### Entries supplied ###
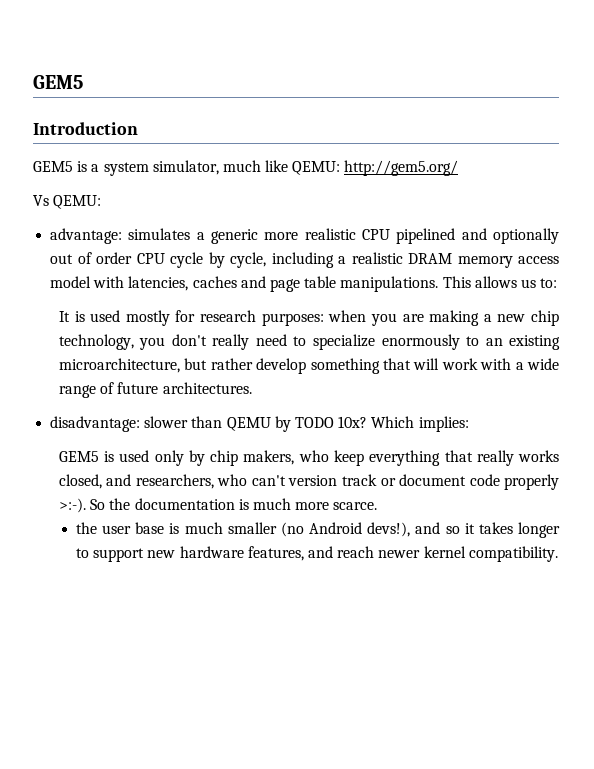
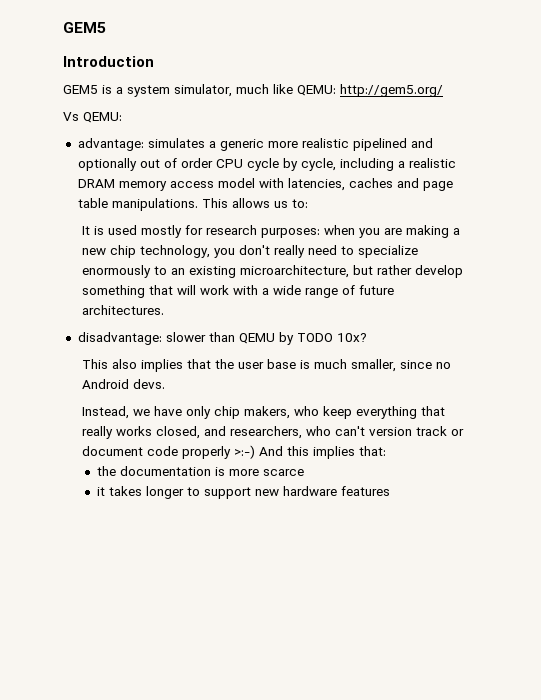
[362,229,391,240] CPU -> (349, 143) none
[371,416,469,432] [58,450,205,466] Which implies: // GEM5 is used only by -> [82,359,452,372] [82,379,166,389] [82,406,212,419] // This also implies that the user base is much smaller, since no Android devs. // Instead, we have only
[58,498,378,513] [76,522,460,537] >:-). So the documentation is much more scarce. // the user base is much smaller (no Android devs!), and so -> [234,445,387,459] [96,466,304,476] >:-) And this implies that: // the documentation is more scarce //
[247,546,558,562] features, and reach newer kernel compatibility. -> [340,486,390,496] features

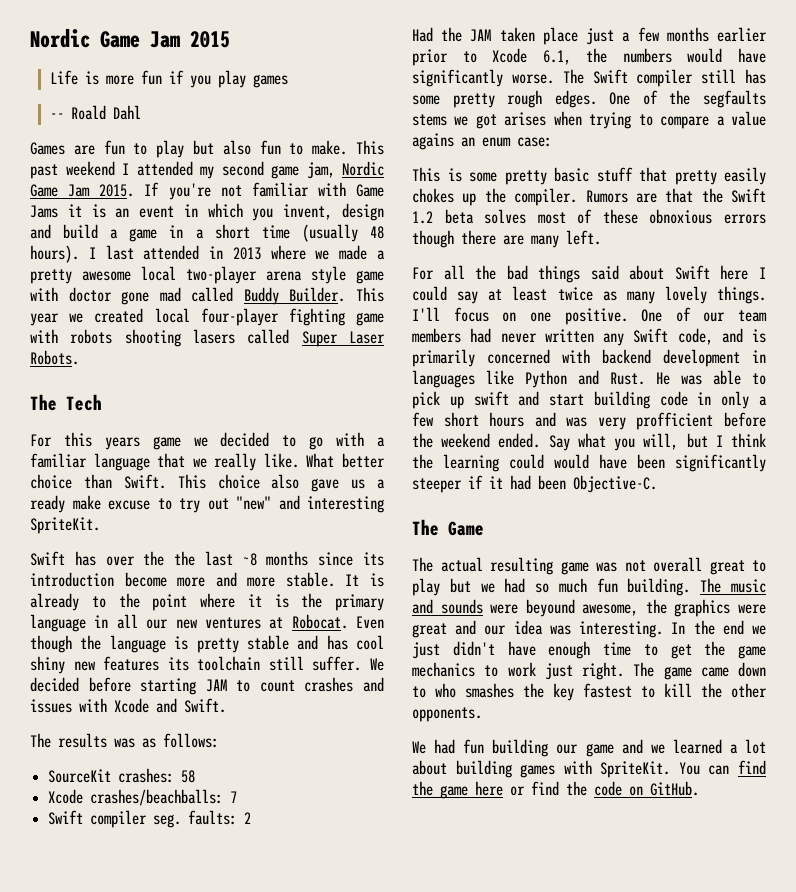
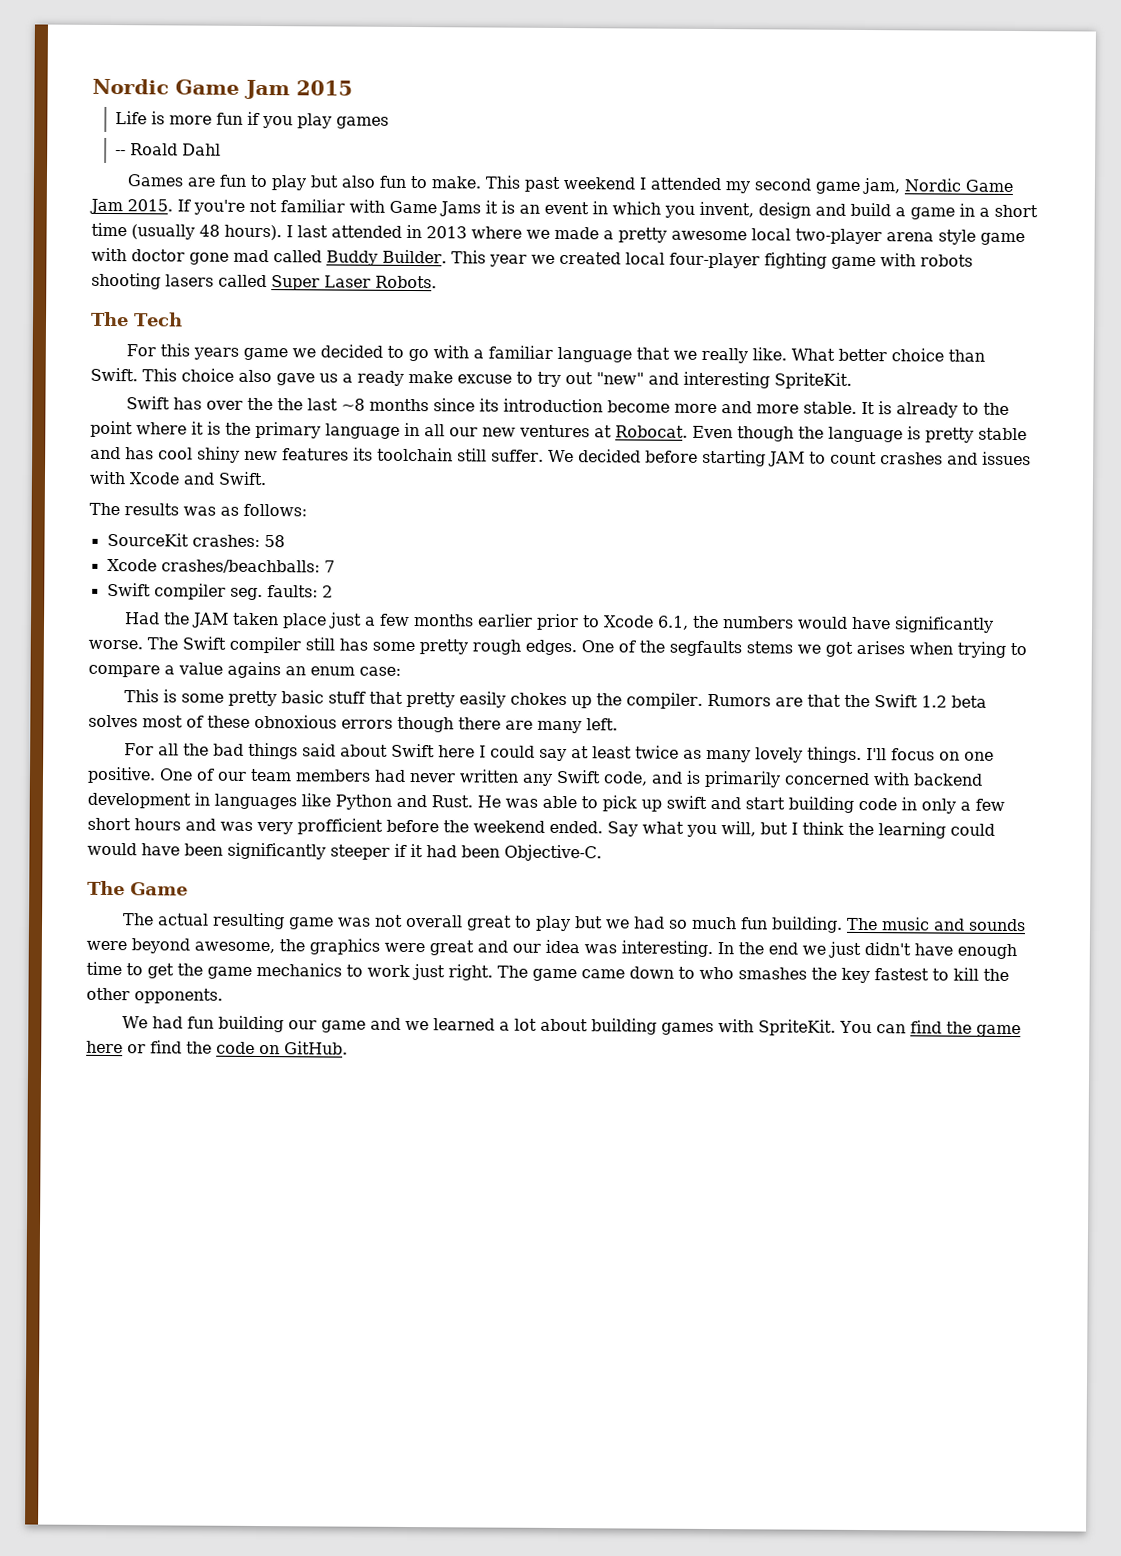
[525,599,575,617] beyound -> [131,938,190,954] beyond

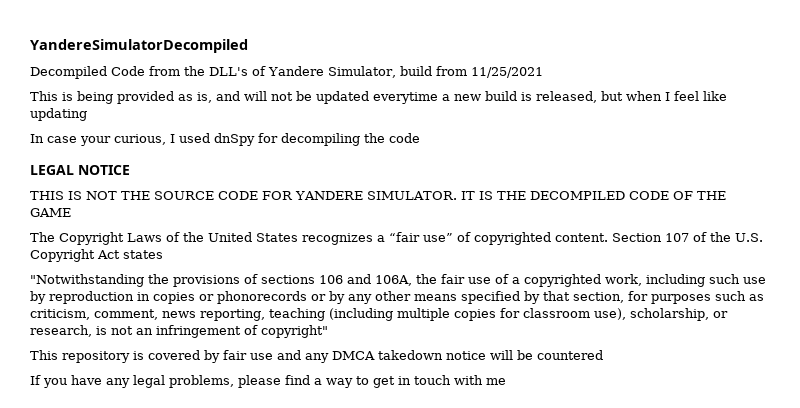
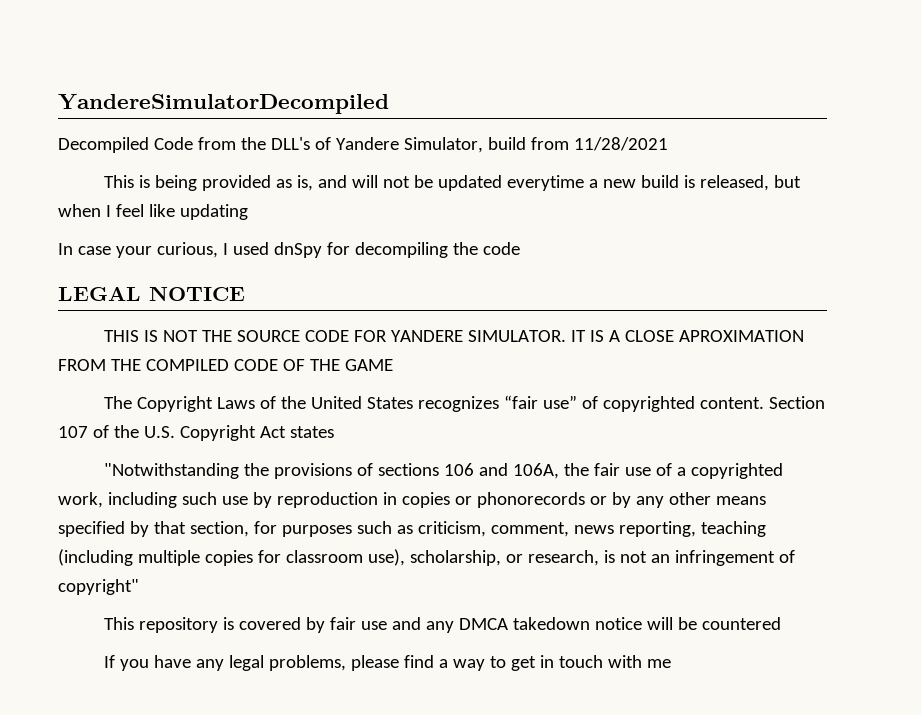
[470,67,543,78] 11/25/2021 -> [573,137,668,151] 11/28/2021
[497,191,625,200] THE DECOMPILED -> [608,330,804,342] [58,359,229,371] A CLOSE APROXIMATION FROM THE COMPILED
[377,235,385,242] a -> (499, 404) none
###
Locate and copy each line in the data above that includes the word "smaller".

[371,416,469,432] [58,450,205,466] Which implies: // GEM5 is used only by -> [82,359,452,372] [82,379,166,389] [82,406,212,419] // This also implies that the user base is much smaller, since no Android devs. // Instead, we have only
[58,498,378,513] [76,522,460,537] >:-). So the documentation is much more scarce. // the user base is much smaller (no Android devs!), and so -> [234,445,387,459] [96,466,304,476] >:-) And this implies that: // the documentation is more scarce //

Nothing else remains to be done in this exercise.